Although the Providence Newspaper Guild mustered an impressive turnout of some 200 unionists for an October 20 protest outside the offices of the Providence Journal, the union has sheathed its most potent weapon -- a possible boycott of the ProJo -- until after the dust clears from the implementation of an impending buyout.

A secret vote scheduled for this week would have enabled 500 Guild members to authorize the union's executive board to proceed, at a time of the board's choosing, with the controversial boycott.

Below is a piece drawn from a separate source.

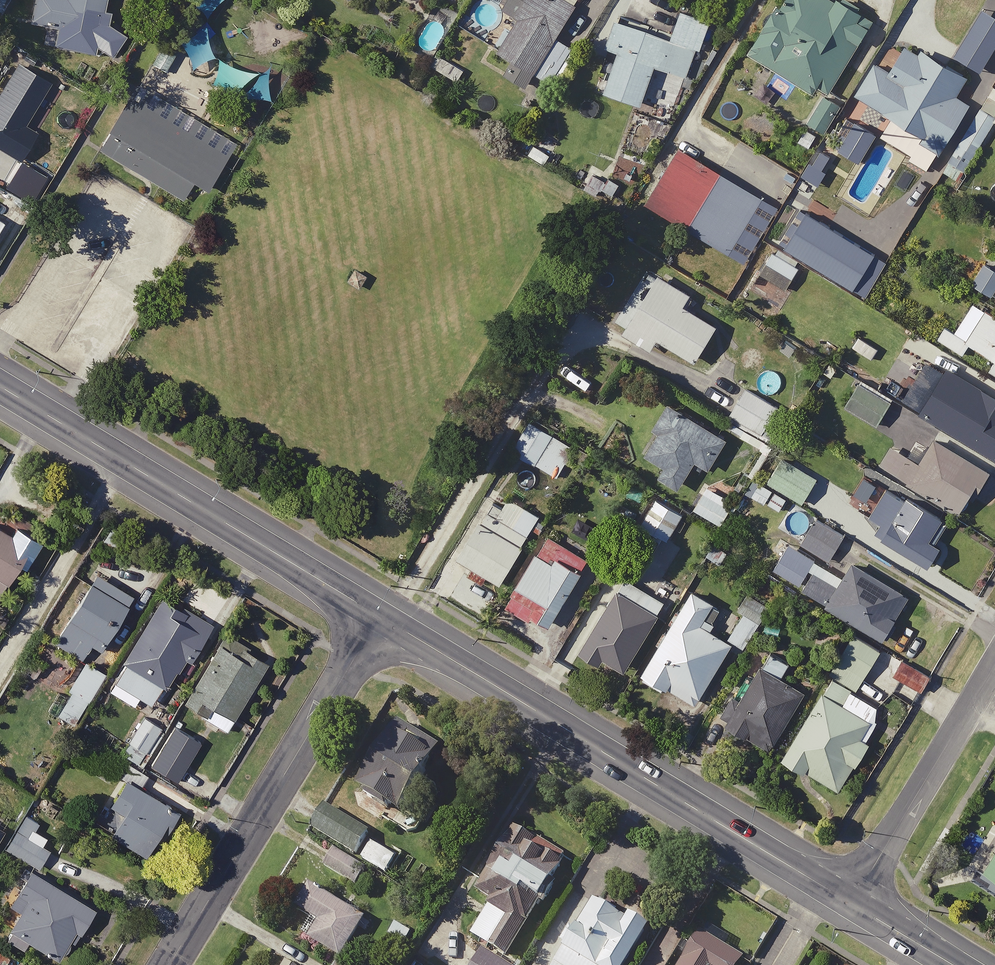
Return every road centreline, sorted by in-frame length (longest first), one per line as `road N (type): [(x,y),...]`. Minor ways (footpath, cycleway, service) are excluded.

But the 11-member board unanimously decided on October 16 to scrap the vote because of Journal management's recently unveiled offer of buyouts to 79 Guild members and 87 employees in non-Guild areas (see "Bad to worse on Fountain Street," This just in, October 12). "There was some sense that the old union would be calling shots for the new union -- a typical lame duck situation," says reporter and executive board member Brian C. Jones. "It would be even more problematic if the boycott was passed by a slim margin."

The development comes as the Guild and Belo-backed management at the Journal prepare to meet in mid-November for their first negotiating session since February 14. But union activists, who accuse management of trying to break their union in the time since the Guild's last contract expired at the end of January 2000, aren't getting their hopes up. "We don't know whether they actually intend to do any negotiating or whether they'll just sit there and posture some more," says Guild administrator Tim Schick. Mark T. Ryan, the Journal's senior vice president for legal and administration, didn't return a call seeking comment.

The buyouts, recently approved by the Guild, are open to full-time workers who are 55 and over, and offer an incentive of one month's pay for each year worked, to a maximum of 18 months. With a departure deadline of November 30, the impact of the buyout is yet to be determined, but insiders believe that the Journal's suburban bureaus may pose an inviting target for cost-cutters. "The real worrisome thing isn't the changing of the guard here," says Jones, a 35-year veteran, who's inclined to take the buyout, "but the direction of the newspaper."

Meanwhile, the October 20 protest outside the Journal building provided a chance for frustrated Guild members, who were joined by US Representative Patrick J. Kennedy and representatives of other unions, to vent their spleen. The Journal, which has manifested a growing aversion to self-scrutiny since being acquired by Belo in 1997, deigned to cover the rally with a brief tucked inside the next day's local news section.